Use a 3 turn primary.
Your losses will be halved again – or 1/4 the loss of a 2 turn primary on a single core.
My tests show for 3 turn primary on 2 cores stacked and using the nano VNA and Rp link test, you should get around 84% efficiency on 80m and 90% efficiency on 10m. The characteristic impedance test shows less loss, and a real life heat rise test shows less loss again.
Your Transceiver And Efficiency
What is happening? Why do the turns matter?
Your transceiver needs to work into a load, this is the primary of the transformer or UnUn – that suits the transceiver. Sure, the secondary and what is connected to it matter a lot, but if you want optimum results, you need a basic minimum impedance to operate into.
The better you match the transceiver to the antenna (no big surprise – sorry), the better the efficiency.
This “match” is super-highly dependent on the type of core material, its size and its shape. And the number of turns.
This might seem odd but it is a major factor in efficiency.
Cores shaped “like a bicycle wheel” with a comparatively large hole and a thin and shallow rim are not very efficient.
By stacking 2 cores you change the geometry, you make it taller, and this has a large effect.
The FT82-43 is not a very good shape. Its rim is quite shallow and thin which is why stacking 2 of them makes such a big difference.
The turns on the primary are critical also.
For the 2 turn primary on the FT82-43, it is just not a good enough load for the transceiver, power is wasted. As you add more turns, the match to the transceiver improves. Yes – this is a terrible dumbed down description – but that is the effect.
Note. If you add too many turns you go past that ‘sweet spot’ and the match to the transceiver gets worse again and efficiency drops off.
Now, when you stack 2 cores, your 2 or 3 turn primary changes the way it matches to the transceiver, dramatically. You are giving the transceiver a vastly different load. It just so happens this has not gone past that sweet spot, yet.
There is also another effect. As you go up in frequency you’ll find that on 10m, for example, the efficiency drops as on those frequencies you’ve gone past the ‘sweet spot.’
But wait – there’s more.
The above will probably not apply to other cores. For example the FT140-43 will behave differently – it may be too much to have 3 turns on it. The FT240-43 – same, it will be different again.
Monkey See - Monkey Do
The FT82-43 “design” with a 2 turn primary and 14 turn secondary is a direct translation from the FT240-43 version with the same windings.

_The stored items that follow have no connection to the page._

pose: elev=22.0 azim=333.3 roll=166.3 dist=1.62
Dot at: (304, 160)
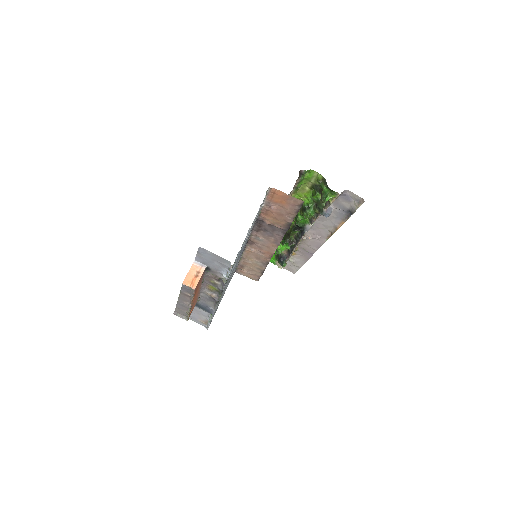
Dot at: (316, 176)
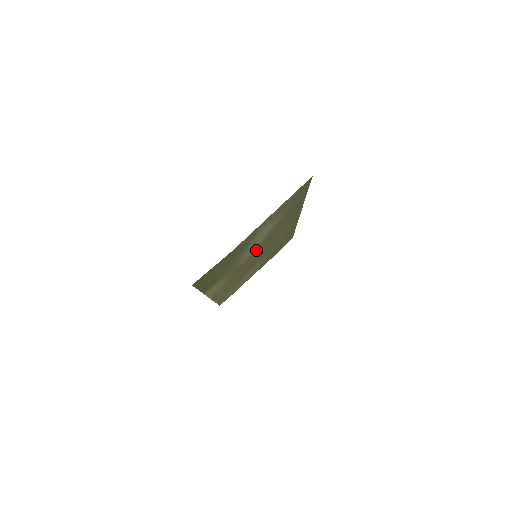
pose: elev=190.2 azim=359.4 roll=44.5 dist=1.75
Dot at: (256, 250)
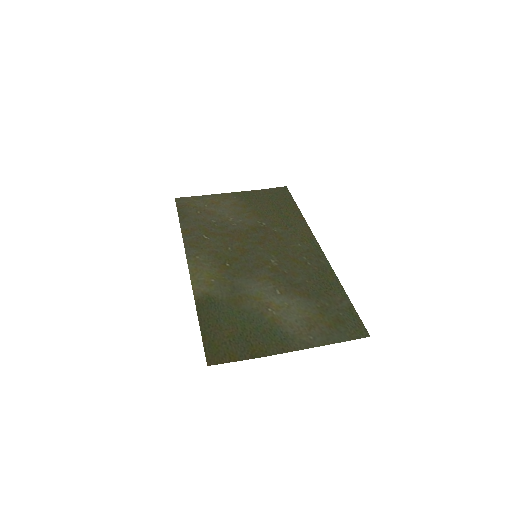
Dot at: (264, 276)
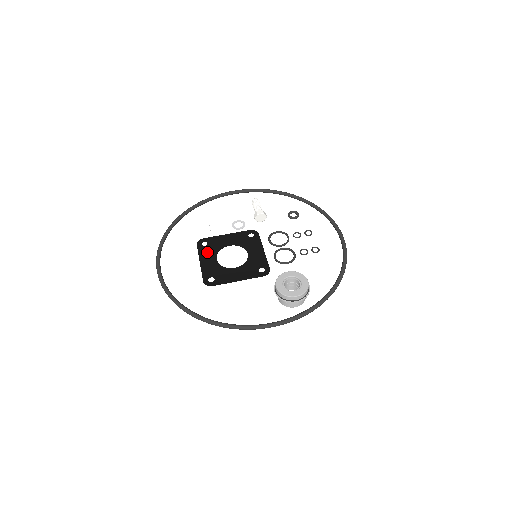
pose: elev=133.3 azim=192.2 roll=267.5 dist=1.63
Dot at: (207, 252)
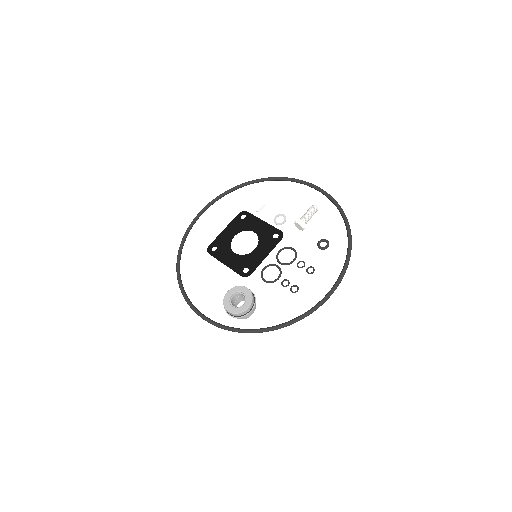
Dot at: (236, 225)
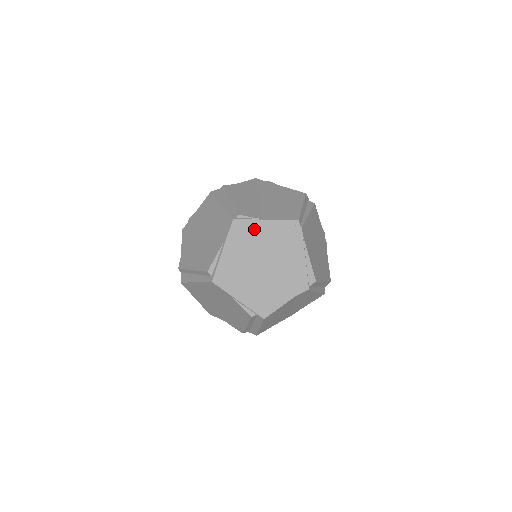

The fact is these 2 ferrite cores are very different. Another fact is that the FT240-43 version is not very efficient either.
This is a classic case of a design that is not very good being copied and then used inappropriately.
As above – just adding an extra turn halves the loss and stacking 2 cores halves it again.
For even the most space and weight sensitive application, having 2 cores will not present an onerous increase in weight.
How You Wind The Turns Matters Also
Can someone please explain why the torid is wound as per the picture above? The 2 turn primary is bifilar wound with the secondary, and the secondary is spaced out to fill the core.
Why? What magic does this impart?
Owen Duffy in his excellent blog points out this type of winding only contributes loss to the design – and it has no practical merit.
From a transformer basics point of view, dumbed down, the idea is to link the flux in the primary with all of the turns in the secondary to be able to transfer power. The toroid by its nature will help with this, but deliberately making it hard just does not help.
Owen in the builds he has done uses an autotransformer winding which is just a number of turns with a tapping. For 49:1 it is 21 turns tapped at 3 turns. This is a 7:1 turns ratio hence 49:1 impedance ratio. He winds them all togther, no gaps, and gets the best possible efficiency.